■ **Instructions to follow**: Count how many lines in the entries below hold "large". Only the number belongs in the answer.

■ **Entries shown**:
*** Block opens ***

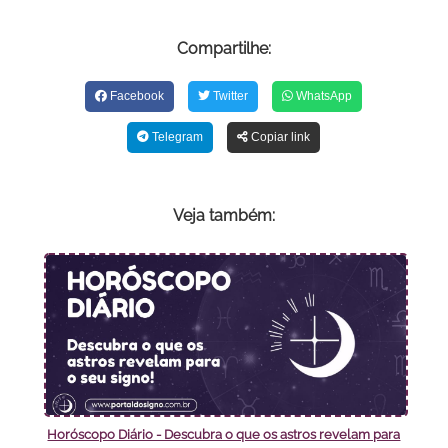
Compartilhe:
Facebook
Twitter
WhatsApp
Telegram
Copiar link
Veja também:
Horóscopo Diário - Descubra o que os astros revelam para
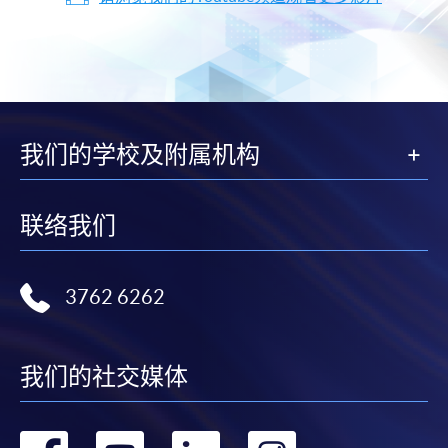
我们的学校及附属机构
联络我们
3762 6262
我们的社交媒体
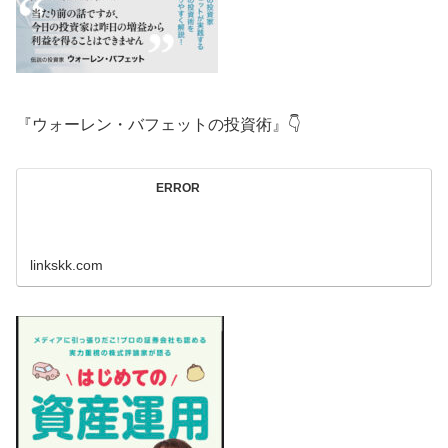
『ウォーレン・バフェットの投資術』👇
ERROR
linkskk.com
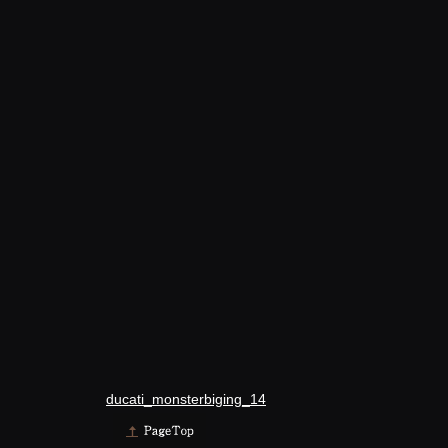
ducati_monsterbiging_14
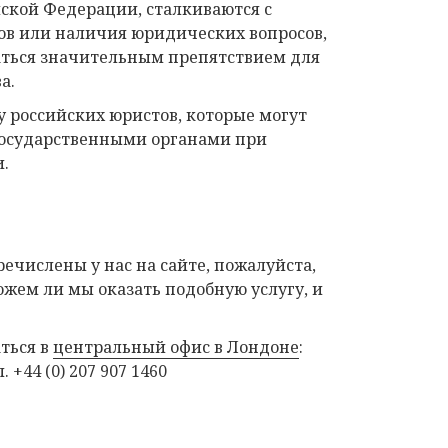
ской Федерации, сталкиваются с
ов или наличия юридических вопросов,
аться значительным препятствием для
а.
 российских юристов, которые могут
осударственными органами при
и.
ечислены у нас на сайте, пожалуйста,
жем ли мы оказать подобную услугу, и
ться в
центральный офис в Лондоне
:
 +44 (0) 207 907 1460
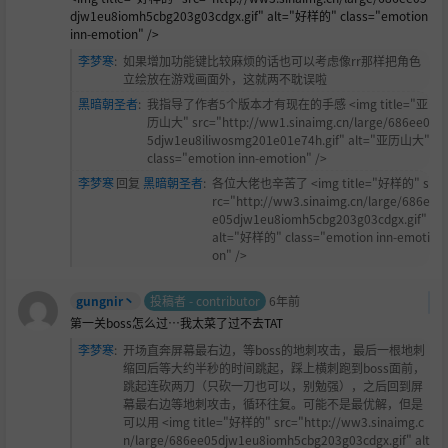
djw1eu8iomh5cbg203g03cdgx.gif" alt="好样的" class="emotion
inn-emotion" />
李梦寒
:
如果增加功能键比较麻烦的话也可以考虑像rr那样把角色
立绘放在游戏画面外，这就两不耽误啦
黑暗朝圣者
:
我指导了作者5个版本才有现在的手感 <img title="亚
历山大" src="http://ww1.sinaimg.cn/large/686ee0
5djw1eu8iliwosmg201e01e74h.gif" alt="亚历山大"
class="emotion inn-emotion" />
李梦寒
回复
黑暗朝圣者
:
各位大佬也辛苦了 <img title="好样的" s
rc="http://ww3.sinaimg.cn/large/686e
e05djw1eu8iomh5cbg203g03cdgx.gif"
alt="好样的" class="emotion inn-emoti
on" />
gungnir丶
投稿者 - contributor
6年前
第一关boss怎么过…我太菜了过不去TAT
李梦寒
:
开场直奔屏幕最右边，等boss的地刺攻击，最后一根地刺
缩回后等大约半秒的时间跳起，踩上横刺跑到boss面前，
跳起连砍两刀（只砍一刀也可以，别勉强），之后回到屏
幕最右边等地刺攻击，循环往复。可能不是最优解，但是
可以用 <img title="好样的" src="http://ww3.sinaimg.c
n/large/686ee05djw1eu8iomh5cbg203g03cdgx.gif" alt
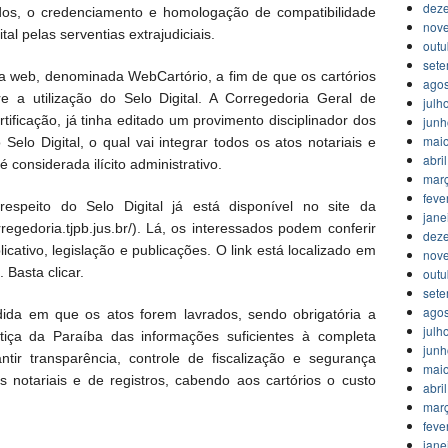
dez
dos, o credenciamento e homologação de compatibilidade
nov
tal pelas serventias extrajudiciais.
outu
set
na web, denominada WebCartório, a fim de que os cartórios
agos
e a utilização do Selo Digital. A Corregedoria Geral de
julh
tificação, já tinha editado um provimento disciplinador dos
jun
mai
elo Digital, o qual vai integrar todos os atos notariais e
abri
 considerada ilícito administrativo.
mar
feve
speito do Selo Digital já está disponível no site da
jane
rregedoria.tjpb.jus.br/). Lá, os interessados podem conferir
dez
licativo, legislação e publicações. O link está localizado em
nov
 Basta clicar.
outu
set
agos
edida em que os atos forem lavrados, sendo obrigatória a
julh
tiça da Paraíba das informações suficientes à completa
jun
antir transparência, controle de fiscalização e segurança
mai
os notariais e de registros, cabendo aos cartórios o custo
abri
mar
feve
jane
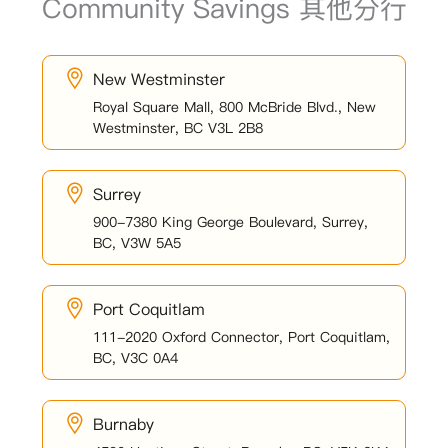
Community Savings 其他分行
New Westminster
Royal Square Mall, 800 McBride Blvd., New
Westminster, BC V3L 2B8
Surrey
900-7380 King George Boulevard, Surrey,
BC, V3W 5A5
Port Coquitlam
111-2020 Oxford Connector, Port Coquitlam,
BC, V3C 0A4
Burnaby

*** Block closes ***

■ **Answer area**: 3